Page-level text extractions
+-------+

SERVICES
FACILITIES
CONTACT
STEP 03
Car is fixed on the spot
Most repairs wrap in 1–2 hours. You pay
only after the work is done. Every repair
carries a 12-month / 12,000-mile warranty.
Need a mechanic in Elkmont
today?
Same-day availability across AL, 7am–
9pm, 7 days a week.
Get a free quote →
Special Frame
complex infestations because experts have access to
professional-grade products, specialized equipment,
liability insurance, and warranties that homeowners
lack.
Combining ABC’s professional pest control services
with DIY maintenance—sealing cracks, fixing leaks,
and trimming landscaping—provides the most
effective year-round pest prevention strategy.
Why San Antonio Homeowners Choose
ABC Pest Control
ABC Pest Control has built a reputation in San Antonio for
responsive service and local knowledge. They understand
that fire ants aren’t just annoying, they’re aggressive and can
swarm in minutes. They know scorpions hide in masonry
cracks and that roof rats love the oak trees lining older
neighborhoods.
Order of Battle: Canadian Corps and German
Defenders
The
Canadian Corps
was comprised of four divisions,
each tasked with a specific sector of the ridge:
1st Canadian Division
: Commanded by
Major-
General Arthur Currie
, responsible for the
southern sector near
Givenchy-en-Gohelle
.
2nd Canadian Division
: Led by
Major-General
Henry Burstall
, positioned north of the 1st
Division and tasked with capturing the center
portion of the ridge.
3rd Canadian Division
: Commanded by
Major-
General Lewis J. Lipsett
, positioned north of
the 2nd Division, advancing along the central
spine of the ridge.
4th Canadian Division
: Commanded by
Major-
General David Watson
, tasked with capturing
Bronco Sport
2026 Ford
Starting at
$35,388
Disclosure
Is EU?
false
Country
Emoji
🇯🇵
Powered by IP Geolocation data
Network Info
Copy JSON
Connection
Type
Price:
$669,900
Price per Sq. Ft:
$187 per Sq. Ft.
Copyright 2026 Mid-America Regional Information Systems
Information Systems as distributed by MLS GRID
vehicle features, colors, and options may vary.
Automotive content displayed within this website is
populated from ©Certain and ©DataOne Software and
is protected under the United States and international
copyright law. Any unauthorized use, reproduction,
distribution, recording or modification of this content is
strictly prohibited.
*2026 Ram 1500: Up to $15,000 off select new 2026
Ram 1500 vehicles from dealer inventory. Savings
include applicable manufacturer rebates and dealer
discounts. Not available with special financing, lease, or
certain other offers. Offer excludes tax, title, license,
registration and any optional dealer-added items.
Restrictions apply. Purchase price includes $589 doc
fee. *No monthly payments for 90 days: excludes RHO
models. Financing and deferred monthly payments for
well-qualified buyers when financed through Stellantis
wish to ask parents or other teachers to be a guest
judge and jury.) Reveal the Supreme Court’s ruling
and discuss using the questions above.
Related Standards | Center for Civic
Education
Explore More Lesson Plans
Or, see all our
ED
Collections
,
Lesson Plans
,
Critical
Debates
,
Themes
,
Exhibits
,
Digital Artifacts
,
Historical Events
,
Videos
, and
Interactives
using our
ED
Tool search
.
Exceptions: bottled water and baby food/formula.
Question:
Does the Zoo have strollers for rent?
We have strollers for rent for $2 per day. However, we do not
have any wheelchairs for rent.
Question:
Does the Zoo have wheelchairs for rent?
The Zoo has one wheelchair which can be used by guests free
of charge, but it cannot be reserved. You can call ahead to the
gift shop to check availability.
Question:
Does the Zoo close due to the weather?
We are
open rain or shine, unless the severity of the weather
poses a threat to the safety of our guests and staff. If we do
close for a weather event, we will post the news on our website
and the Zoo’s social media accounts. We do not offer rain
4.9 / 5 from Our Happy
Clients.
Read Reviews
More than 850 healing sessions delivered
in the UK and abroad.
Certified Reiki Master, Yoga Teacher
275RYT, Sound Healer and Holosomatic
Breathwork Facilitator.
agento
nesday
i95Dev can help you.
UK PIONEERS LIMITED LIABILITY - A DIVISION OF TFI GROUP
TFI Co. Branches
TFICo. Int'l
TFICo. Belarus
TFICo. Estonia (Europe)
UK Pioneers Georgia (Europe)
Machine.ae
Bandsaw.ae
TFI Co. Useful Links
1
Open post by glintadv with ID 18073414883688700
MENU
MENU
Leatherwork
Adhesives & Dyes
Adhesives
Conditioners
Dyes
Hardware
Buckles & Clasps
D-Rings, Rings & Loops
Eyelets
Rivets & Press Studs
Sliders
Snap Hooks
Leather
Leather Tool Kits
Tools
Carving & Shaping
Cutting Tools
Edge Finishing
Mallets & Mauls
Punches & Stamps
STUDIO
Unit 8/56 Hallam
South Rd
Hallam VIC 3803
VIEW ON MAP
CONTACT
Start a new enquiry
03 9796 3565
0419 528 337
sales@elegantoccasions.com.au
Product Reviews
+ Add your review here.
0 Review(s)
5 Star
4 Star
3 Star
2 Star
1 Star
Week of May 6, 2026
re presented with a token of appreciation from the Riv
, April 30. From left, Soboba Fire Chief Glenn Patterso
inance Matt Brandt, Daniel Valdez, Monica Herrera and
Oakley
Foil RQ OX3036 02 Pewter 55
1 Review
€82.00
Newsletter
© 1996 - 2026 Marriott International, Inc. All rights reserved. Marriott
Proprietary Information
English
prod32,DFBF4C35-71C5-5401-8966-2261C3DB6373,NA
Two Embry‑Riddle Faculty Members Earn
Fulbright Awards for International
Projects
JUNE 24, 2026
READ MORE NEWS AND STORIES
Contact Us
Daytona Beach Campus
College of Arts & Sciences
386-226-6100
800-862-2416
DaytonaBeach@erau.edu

+-------+

__REQUIRED ACTION__: Type out the whole of the data again, exactly as shown.

__SOLUTION__:
SERVICES
FACILITIES
CONTACT
STEP 03
Car is fixed on the spot
Most repairs wrap in 1–2 hours. You pay
only after the work is done. Every repair
carries a 12-month / 12,000-mile warranty.
Need a mechanic in Elkmont
today?
Same-day availability across AL, 7am–
9pm, 7 days a week.
Get a free quote →
Special Frame
complex infestations because experts have access to
professional-grade products, specialized equipment,
liability insurance, and warranties that homeowners
lack.
Combining ABC’s professional pest control services
with DIY maintenance—sealing cracks, fixing leaks,
and trimming landscaping—provides the most
effective year-round pest prevention strategy.
Why San Antonio Homeowners Choose
ABC Pest Control
ABC Pest Control has built a reputation in San Antonio for
responsive service and local knowledge. They understand
that fire ants aren’t just annoying, they’re aggressive and can
swarm in minutes. They know scorpions hide in masonry
cracks and that roof rats love the oak trees lining older
neighborhoods.
Order of Battle: Canadian Corps and German
Defenders
The
Canadian Corps
was comprised of four divisions,
each tasked with a specific sector of the ridge:
1st Canadian Division
: Commanded by
Major-
General Arthur Currie
, responsible for the
southern sector near
Givenchy-en-Gohelle
.
2nd Canadian Division
: Led by
Major-General
Henry Burstall
, positioned north of the 1st
Division and tasked with capturing the center
portion of the ridge.
3rd Canadian Division
: Commanded by
Major-
General Lewis J. Lipsett
, positioned north of
the 2nd Division, advancing along the central
spine of the ridge.
4th Canadian Division
: Commanded by
Major-
General David Watson
, tasked with capturing
Bronco Sport
2026 Ford
Starting at
$35,388
Disclosure
Is EU?
false
Country
Emoji
🇯🇵
Powered by IP Geolocation data
Network Info
Copy JSON
Connection
Type
Price:
$669,900
Price per Sq. Ft:
$187 per Sq. Ft.
Copyright 2026 Mid-America Regional Information Systems
Information Systems as distributed by MLS GRID
vehicle features, colors, and options may vary.
Automotive content displayed within this website is
populated from ©Certain and ©DataOne Software and
is protected under the United States and international
copyright law. Any unauthorized use, reproduction,
distribution, recording or modification of this content is
strictly prohibited.
*2026 Ram 1500: Up to $15,000 off select new 2026
Ram 1500 vehicles from dealer inventory. Savings
include applicable manufacturer rebates and dealer
discounts. Not available with special financing, lease, or
certain other offers. Offer excludes tax, title, license,
registration and any optional dealer-added items.
Restrictions apply. Purchase price includes $589 doc
fee. *No monthly payments for 90 days: excludes RHO
models. Financing and deferred monthly payments for
well-qualified buyers when financed through Stellantis
wish to ask parents or other teachers to be a guest
judge and jury.) Reveal the Supreme Court’s ruling
and discuss using the questions above.
Related Standards | Center for Civic
Education
Explore More Lesson Plans
Or, see all our
ED
Collections
,
Lesson Plans
,
Critical
Debates
,
Themes
,
Exhibits
,
Digital Artifacts
,
Historical Events
,
Videos
, and
Interactives
using our
ED
Tool search
.
Exceptions: bottled water and baby food/formula.
Question:
Does the Zoo have strollers for rent?
We have strollers for rent for $2 per day. However, we do not
have any wheelchairs for rent.
Question:
Does the Zoo have wheelchairs for rent?
The Zoo has one wheelchair which can be used by guests free
of charge, but it cannot be reserved. You can call ahead to the
gift shop to check availability.
Question:
Does the Zoo close due to the weather?
We are
open rain or shine, unless the severity of the weather
poses a threat to the safety of our guests and staff. If we do
close for a weather event, we will post the news on our website
and the Zoo’s social media accounts. We do not offer rain
4.9 / 5 from Our Happy
Clients.
Read Reviews
More than 850 healing sessions delivered
in the UK and abroad.
Certified Reiki Master, Yoga Teacher
275RYT, Sound Healer and Holosomatic
Breathwork Facilitator.
agento
nesday
i95Dev can help you.
UK PIONEERS LIMITED LIABILITY - A DIVISION OF TFI GROUP
TFI Co. Branches
TFICo. Int'l
TFICo. Belarus
TFICo. Estonia (Europe)
UK Pioneers Georgia (Europe)
Machine.ae
Bandsaw.ae
TFI Co. Useful Links
1
Open post by glintadv with ID 18073414883688700
MENU
MENU
Leatherwork
Adhesives & Dyes
Adhesives
Conditioners
Dyes
Hardware
Buckles & Clasps
D-Rings, Rings & Loops
Eyelets
Rivets & Press Studs
Sliders
Snap Hooks
Leather
Leather Tool Kits
Tools
Carving & Shaping
Cutting Tools
Edge Finishing
Mallets & Mauls
Punches & Stamps
STUDIO
Unit 8/56 Hallam
South Rd
Hallam VIC 3803
VIEW ON MAP
CONTACT
Start a new enquiry
03 9796 3565
0419 528 337
sales@elegantoccasions.com.au
Product Reviews
+ Add your review here.
0 Review(s)
5 Star
4 Star
3 Star
2 Star
1 Star
Week of May 6, 2026
re presented with a token of appreciation from the Riv
, April 30. From left, Soboba Fire Chief Glenn Patterso
inance Matt Brandt, Daniel Valdez, Monica Herrera and
Oakley
Foil RQ OX3036 02 Pewter 55
1 Review
€82.00
Newsletter
© 1996 - 2026 Marriott International, Inc. All rights reserved. Marriott
Proprietary Information
English
prod32,DFBF4C35-71C5-5401-8966-2261C3DB6373,NA
Two Embry‑Riddle Faculty Members Earn
Fulbright Awards for International
Projects
JUNE 24, 2026
READ MORE NEWS AND STORIES
Contact Us
Daytona Beach Campus
College of Arts & Sciences
386-226-6100
800-862-2416
DaytonaBeach@erau.edu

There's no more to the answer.